Luis Armando Eyzaguirre Silva (born 22 June 1939), also known as Fifo, is a former Chilean football player.

==Career==
Eyzaguirre played as a right-back in the Universidad de Chile football team known as the Ballet Azul, with which he won five national championships. After, he spent four seasons with Huachipato (1968–1971) and ended his career with Ferroviarios in the Chilean second division.

On 6 April 1965, Eyzaguirre was one of the constituent footballers of SIFUP, the trade union of professionales footballers in Chile, alongside fellows such as Pedro Araya, Manuel Astorga, Juan Rodríguez Vega, among others.

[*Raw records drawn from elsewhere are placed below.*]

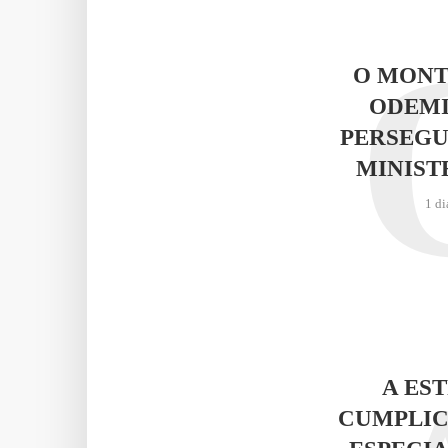
O MONT
ODEMI
PERSEGU
MINIST
1 di
A ES
CUMPLIC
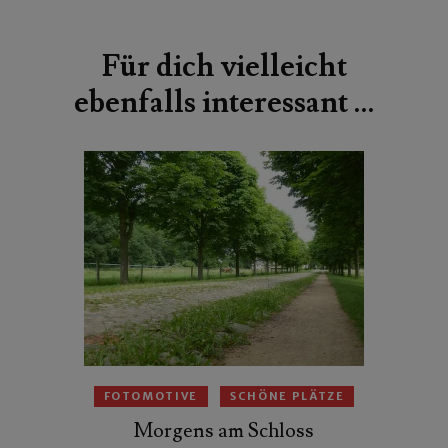
Beitragsnavigation
Für dich vielleicht
ebenfalls interessant …
FOTOMOTIVE
SCHÖNE PLÄTZE
Morgens am Schloss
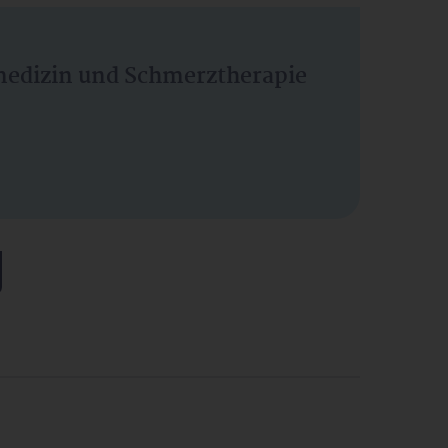
vmedizin und Schmerztherapie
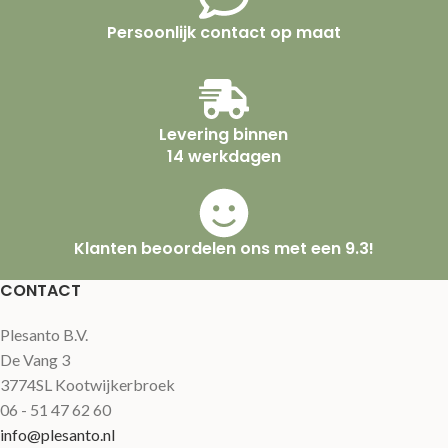
Persoonlijk contact op maat
Levering binnen
14 werkdagen
Klanten beoordelen ons met een 9.3!
CONTACT
Plesanto B.V.
De Vang 3
3774SL Kootwijkerbroek
06 - 51 47 62 60
info@plesanto.nl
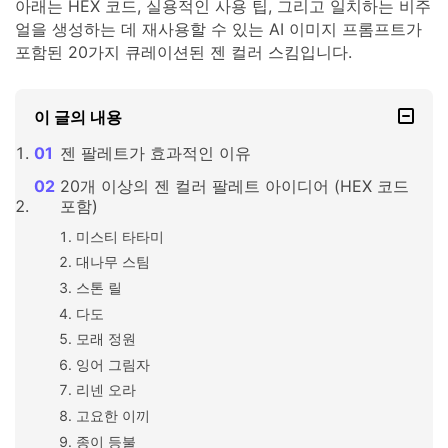
아래는 HEX 코드, 실용적인 사용 팁, 그리고 일치하는 비주
얼을 생성하는 데 재사용할 수 있는 AI 이미지 프롬프트가
포함된 20가지 큐레이션된 젠 컬러 스킴입니다.
이 글의 내용
젠 팔레트가 효과적인 이유
20개 이상의 젠 컬러 팔레트 아이디어 (HEX 코드
포함)
미스티 타타미
대나무 스팀
스톤 릴
다도
모래 정원
잉어 그림자
리넨 오라
고요한 이끼
종이 등불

At international level, Eyzaguirre represented Chile at under-20 level in the 1958 South American Championship under Fernando Riera. At senior level, he played in 1959 Copa América and in the FIFA World Cup he achieved third place with the Chilean national selection for the 1962 FIFA World Cup and was one of the players involved in the Battle of Santiago incident during the Group 2 match between Chile and Italy. He played one match in the 1966 FIFA World Cup. He was considered one of the best right back of his time, next to the Brazilian Djalma Santos. He played 39 matches for his country between 1959 and 1966. He was one of the players invited by FIFA to play in a commemorative game celebrating the centennial anniversary of football.